Что сделать: Судя по отрывку о русской философии, в каком смысле до довольно позднего времени чаще употреблялся термин «философия»?

Текст для чтения:
╔══

Крупнин Г.Н.
Обращение к русской философии затруднено рядом обстоятельств. Прежде всего, бросается в глаза нечеткость самого объекта исследования: он явно нетождественен современным распространенным представлениям о предмете философии, ее методе и месте в духовной жизни человека. Хорошо известны попытки устраниться от анализа действительного положения дел ссылками на культурно-историческую неразвитость и затянувшуюся национальную “детскость”.
Однако русская культура достаточно рано, в значительном объеме и довольно глубоко познакомилась с “профессиональной” философией. В круге чтения отечественных мыслителей находился существенный массив метафизической литературы. Но самоназвание “философия” для собственной духовной деятельности применялось редко. Более того, до достаточно позднего времени термин чаще использовался в негативном смысле, однако это вряд ли можно списать насчет незнания или содержательной недопонятости.

╚══

Исходные данные:

╔══

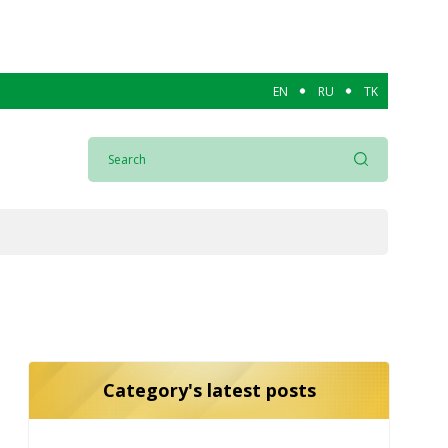
EN
RU
TK
Category's latest posts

╚══

Ответ: В негативном смысле.